## Job item:
Strip out all images, then restate the data verbatim.

## Input material:
== == ==
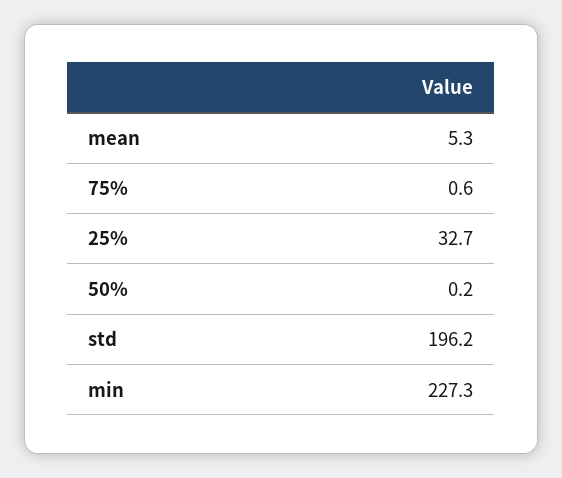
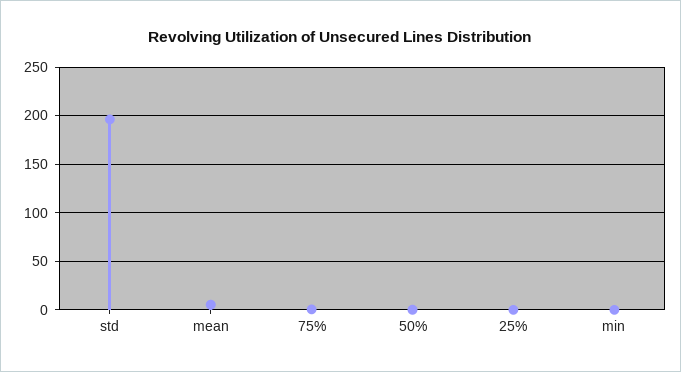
25%: 32.7 -> 0
min: 227.3 -> 0

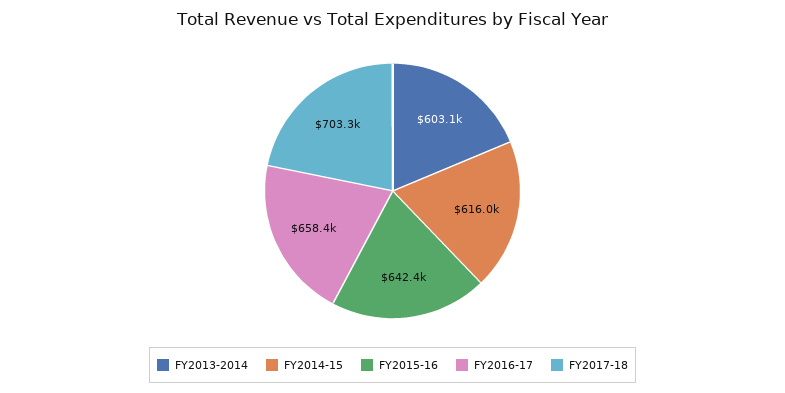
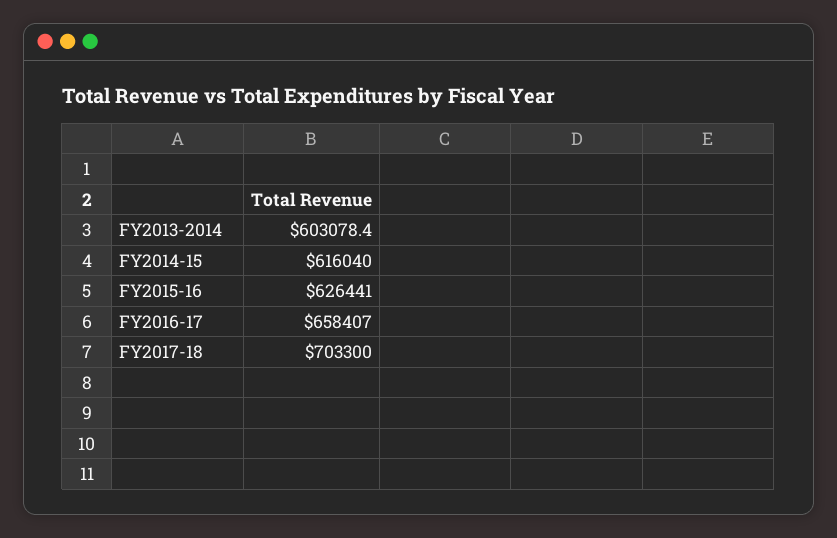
FY2015-16: 642400 -> 626441

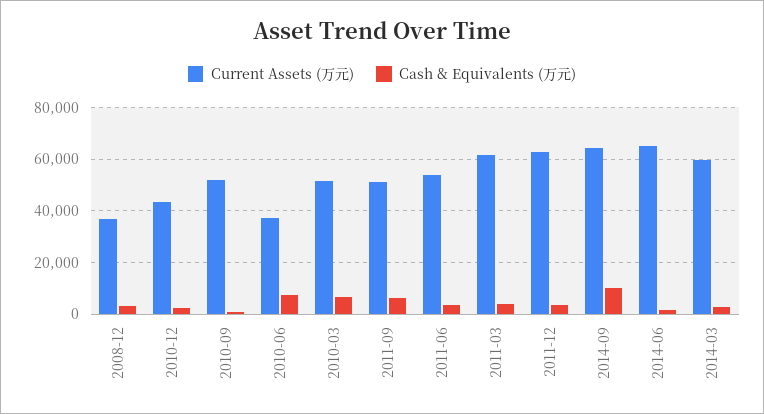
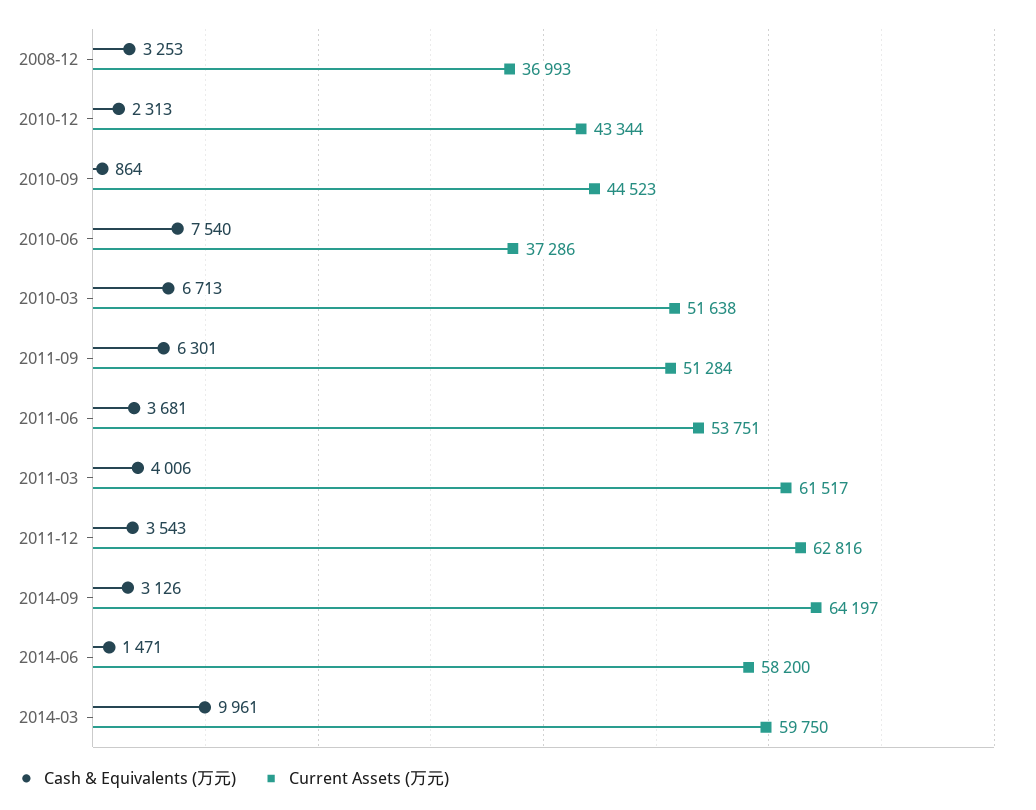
Current Assets (万元), 2010-09: 52500 -> 44523
Cash & Equivalents (万元), 2014-09: 10000 -> 3126
Current Assets (万元), 2014-06: 65000 -> 58200
Cash & Equivalents (万元), 2014-03: 2500 -> 9961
== == ==
## Task response:
25%: 32.7 -> 0
min: 227.3 -> 0

FY2015-16: 642400 -> 626441

Current Assets (万元), 2010-09: 52500 -> 44523
Cash & Equivalents (万元), 2014-09: 10000 -> 3126
Current Assets (万元), 2014-06: 65000 -> 58200
Cash & Equivalents (万元), 2014-03: 2500 -> 9961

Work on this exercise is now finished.